Personal information
- Born: January 30, 1990 (age 35) Istanbul, Turkey
- Nationality: Turkish
- Listed height: 6 ft 5 in (1.96 m)
- Listed weight: 191 lb (87 kg)

Career information
- NBA draft: 2012: undrafted
- Playing career: 2006–2025
- Position: Shooting guard / small forward
- Number: 8, 12

Career history
- 2006–2008: Alpella
- 2008–2009: Trabzonspor
- 2009–2012: Pınar Karşıyaka
- 2012–2016: Anadolu Efes
- 2016-2017: Darüşşafaka Doğuş
- 2017–2019: Anadolu Efes
- 2019: → Pınar Karşıyaka (loan)
- 2019–2020: Beşiktaş Sompo Japan
- 2020–2022: Bursaspor
- 2022–2023: Gaziantep Basketbol
- 2024: Harem Spor

Career highlights
- 2× Turkish Cup (2015, 2018); Turkish Presidential Cup (2015); BSL All-Star Game MVP (2011);

= Birkan Batuk =

Turkish basketball player (born 1990)

Birkan Batuk (born January 30, 1990) is a former Turkish professional basketball player. He mainly played at the shooting guard position, but he also has the ability to play as a small forward, if needed.

==Professional career==

===Early years===
Batuk started to play basketball with Pamukspor. He moved to Ülkerspor junior team after his outstanding success with Pamukspor. He signed a professional contract with Alpella after playing for Ülkerspor junior team. He made his professional debut in the Turkish Basketball Super League with Alpella during the 2006-07 season. He signed a contract with Trabzonspor for 1 year in the TB2L after playing with Alpella.
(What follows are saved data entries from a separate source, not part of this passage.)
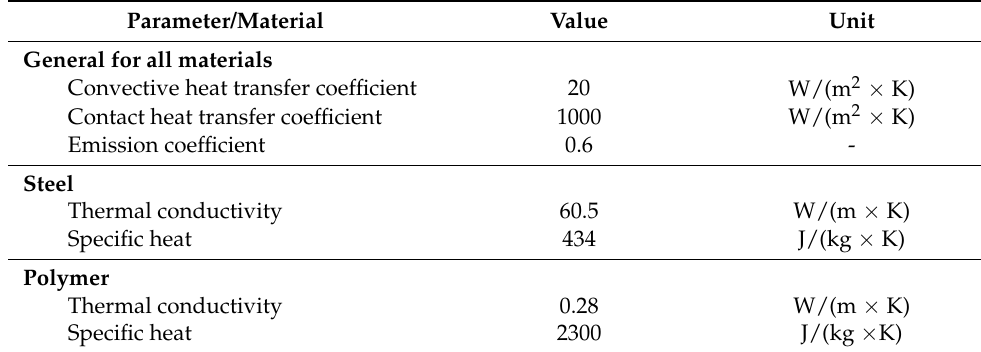
Figure 3. The overview of the model geometries: ( A ) shunt current-assisted RSW; ( B ) induction heating-assisted RSW; and ( C ) ultrasonic-assisted RSW. Table 3. Selected boundary conditions and physical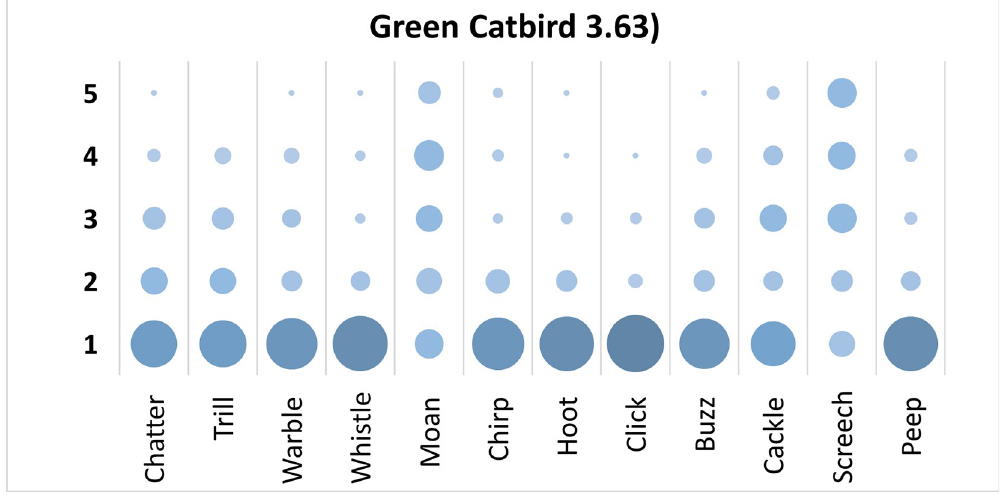
Fig 9. Count of participants’ sound descriptions scores for the Green Catbird with confidence ratings in brackets.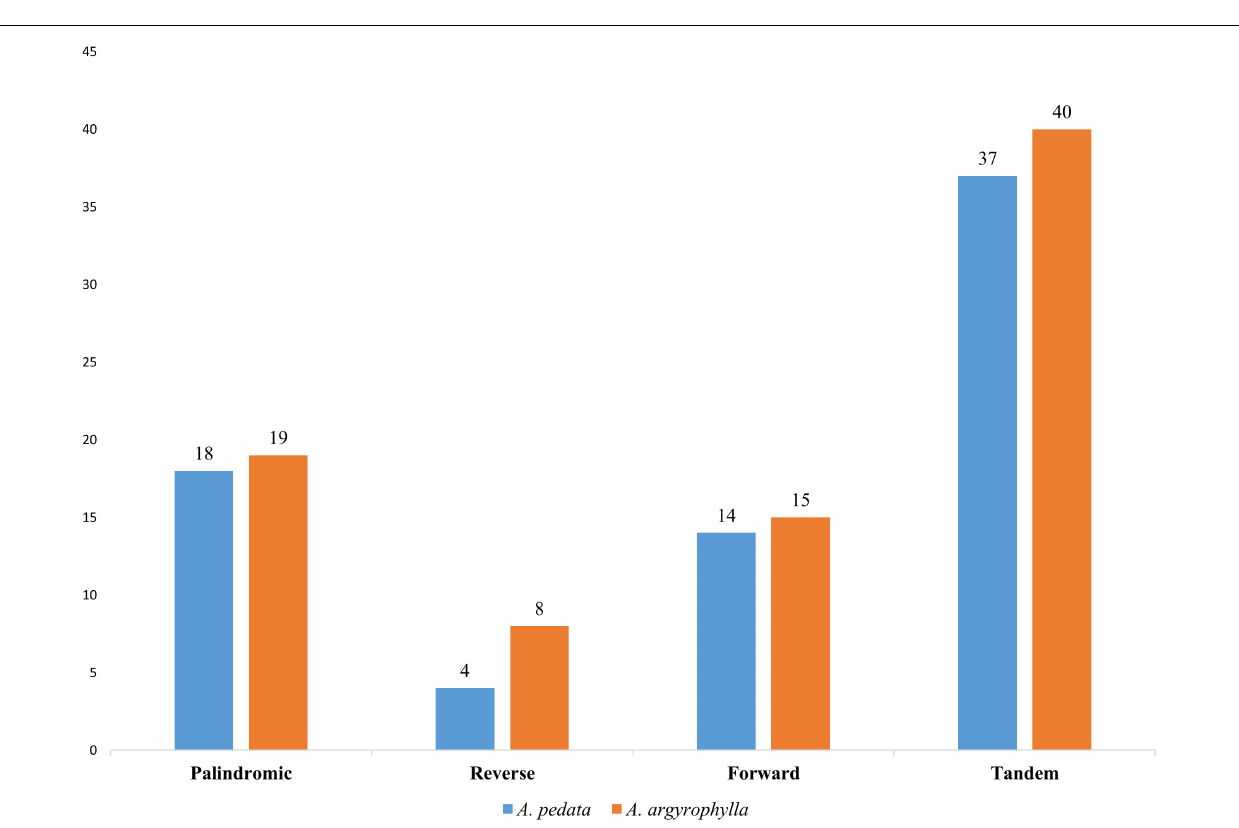
FIGURE 2 | Number of long repeat sequence types in Alchemilla pedata and Alchemilla argyrophylla in the distribution of palindromic, reverse, forward, and tandem repeats.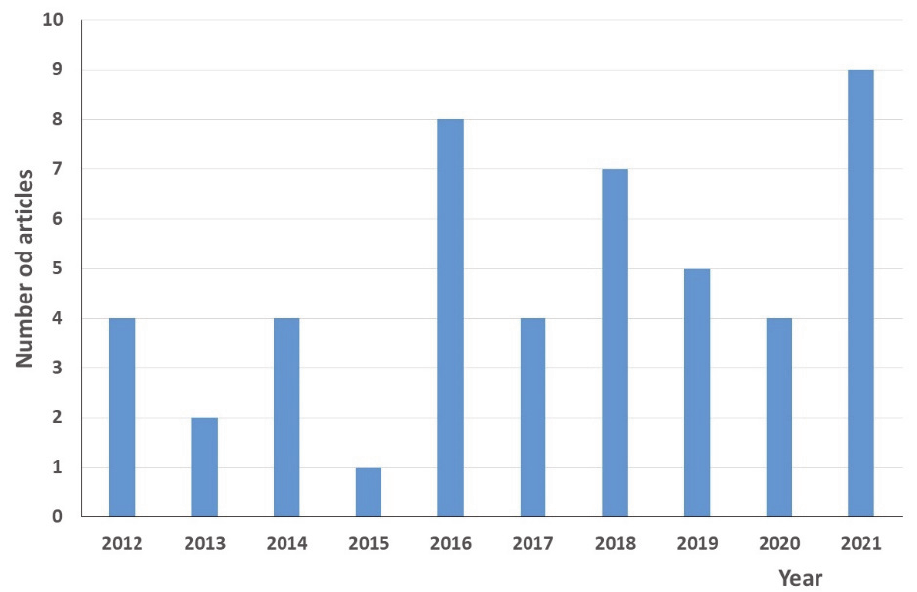
Figure 2. The number of articles in particular years.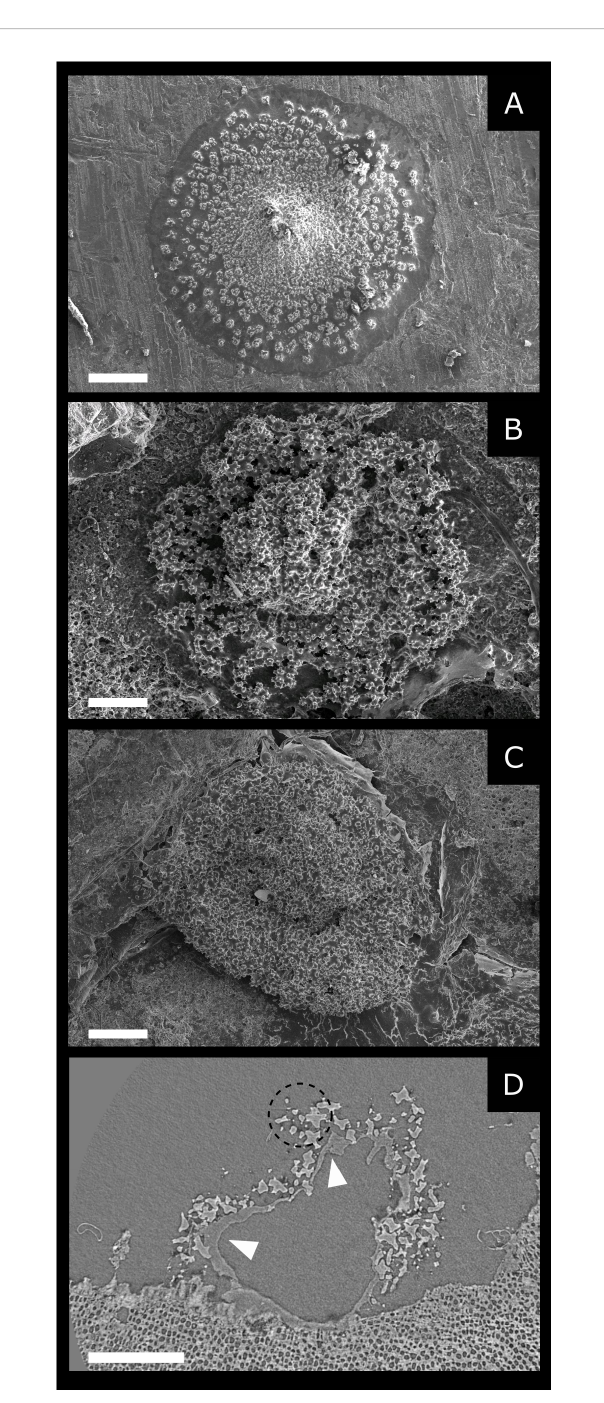
FIGURE 3 (A – C) Scanning electron microscopy: SE mode. Recruits at different ages: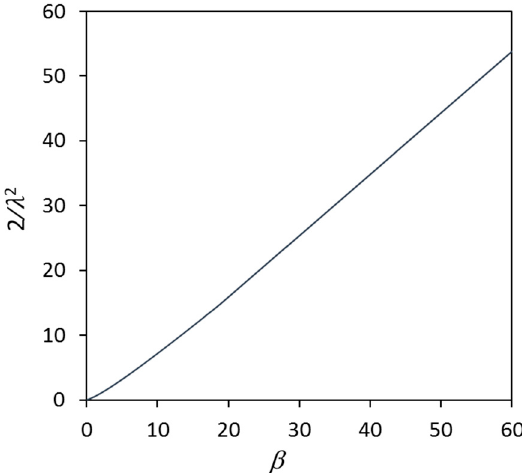
Figure 1. Schematic phase diagram of a binary A-B system showing the definitions of the relevant parameters related to growth restriction, such as P , Q and ∆ T s . When C 0 ≤ C B , P = ∆ T s ; when C 0 > C B , P > ∆ T s , e.g., C 0 = C.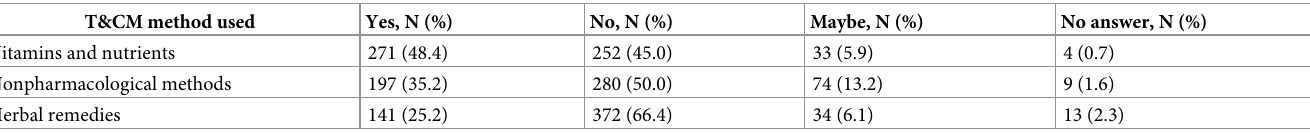
Table 2. Frequencies of using different T&CM methods for COVID 19 prophylaxis by health professionals. T&CM method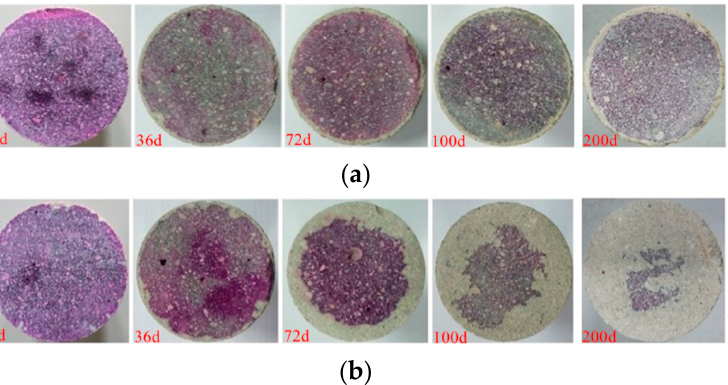
Figure 6. Carbonation depth measurements: ( a ) Group WB (water-immersion environment) and ( b ) Group HA (saturated-humidity environment).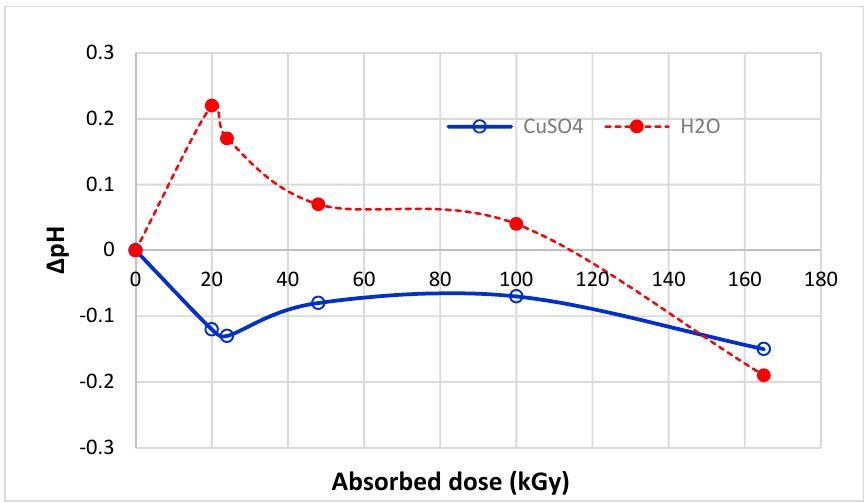
Figure 8. Development of pH-differences in baths containing wool with different absorbed dose immersed in deionized water or 100 mmol.dm − 3 CuSO 4 against wool with 0 kGy.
===Pınar Karşıyaka (2009–2012)===
In the summer of 2009, he signed a contract with Pınar Karşıyaka. In June 2011, he signed an extension contract with Pınar Karşıyaka until 2013.

On February 9, 2011, he participated in the BSL All Star game. He led his team to victory, scoring 26 points, grabbing 6 rebounds and 4 assists. So, he was named MVP of the BSL All Star game.

On May 7, 2011, Batuk also scored a career-high 31 points in 25 minutes (on 7/8 3 pointers) in a victory against Trabzonspor.

===Anadolu Efes (2012–2016)===
In the summer of 2012, Batuk was transferred to Anadolu Efes where he signed a two-year deal. In May 2014, he re-signed his contract with Anadolu Efes. In August 2014, he suffered an Achilles tendon injury during a pre-season game. He was expected to be 5–6 months off the court.

===Darüşşafaka Doğuş (2016–2017)===
On June 20, 2016, he signed a two-year contract with Darüşşafaka Doğuş.

=== Anadolu Efes (2017–2019) ===
At the beginning of the 2017-18 season he re-signed with Anadolu Efes.

==== Loan to Pınar Karşıyaka (2019) ====
On 3 January 2019, it was announced that Birkan was loaned to Pınar Karşıyaka for the rest of the season.

=== Beşiktaş Sompo Japan (2019–2020) ===
On August 10, 2019, Birkan signed with Beşiktaş Sompo Japan of the Turkish Basketball Super League (BSL).

=== Bursaspor (2020–2022) ===
On July 15, 2020, he has signed with Bursaspor of the Turkish Basketball Super League (BSL).

=== Gaziantep Basketbol (2022–2023) ===
On June 26, 2022, he has signed with Gaziantep Basketbol of the Basketbol Süper Ligi (BSL).

=== Retirement ===
On April 27, 2025, he announced his retirement from professional basketball.

==Turkish national team==
Batuk was also a regular Turkey youth national team player.